Dès l’entrée, non loin des œuvres de Lu Yang et de Tobias Gremmler, toutes accessibles depuis les smartphones, Salomé Chatriot fusionne composants technologiques et éléments organiques. Dans ses Bulles augmentées aux atours physiologiques, s’énoncent tous les liens nourriciers qui unissent le réel à la virtualité.
Dans cette tentative d’aller au-delà du périmètre de la représentation de la figure humaine, le travail de l’artiste chinois Liu Bolin, qui s’est fait connaître avec ses photographies tout en actes de camouflage et de dissimulation, a valeur d’expansion, voire véritablement d’émancipation nietzschéenne. Car ses œuvres dématérialisées s’incarnent et s’animent d’un souffle, et in fine réduisent les frontières séparant le fantasme de la réalité. Et si la notion d’avatar questionne le rapport au corps, elle correspond à des identités multiples et renouvelées, à des manières inédites de s’offrir au monde et de se représenter.
Le concept de beauté est partie prenante de cette passionnante odyssée, laquelle embrasse des polarités divergentes, et même parfois diamétralement opposées. Car au sein d’« Habeas corpus », exposition immersive soutenue par L’Oréal, les canons traditionnels sont totalement remis en question par quatre artistes contemporains. L’œuvre de Romain Gauthier prend la forme d’un « défilé augmenté » convoquant égéries et catwalk virtuel, tandis que Sam Madhu, artiste numérique basée à Berlin, explore l’art de la personnalisation grâce aux moyens numériques, donnant des effets semblables à de la peinture sur peau, tous propices à la création d’alter ego.

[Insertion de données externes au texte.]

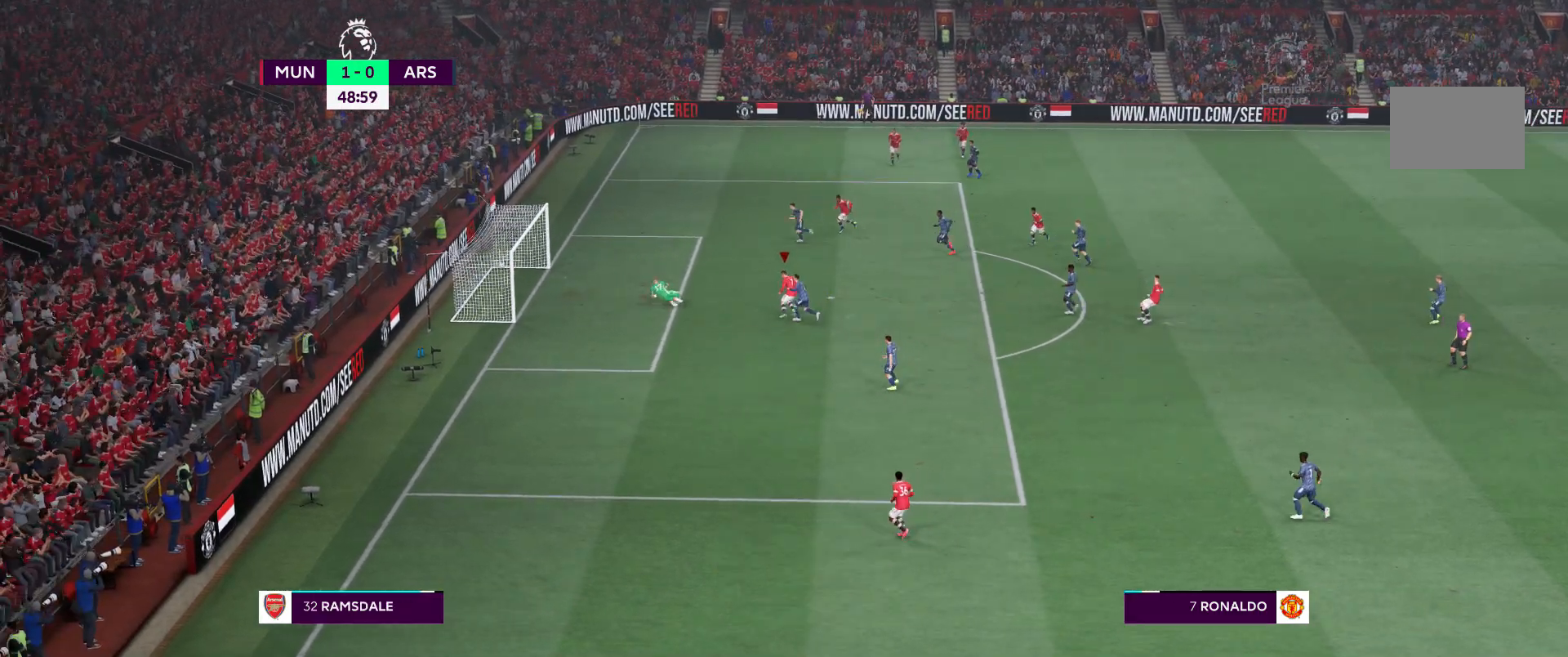
{"buttons": [], "left_stick": "center", "right_stick": "center", "events": []}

À ces œuvres s’ajoutent des expériences proposées par des institutions invitées, qu’il s’agisse de musées (Palais des Beaux-Arts de Lille, Grand Palais Immersif…), d’écoles d’art et d’autres acteurs privés. Au sein de ces « labs », la Cité des sciences et de l’industrie invite les visiteurs à marcher en funambules entre les bâtiments d’une ville imaginaire tandis que les étudiants de l’ECAL – École cantonale d’art de Lausanne présentent une installation interactive questionnant notre dépendance aux smartphones. La connexion est alors de mise puisque le numérique n’est plus seulement un sujet de création, mais constitue également un objet de médiation au service de la rencontre.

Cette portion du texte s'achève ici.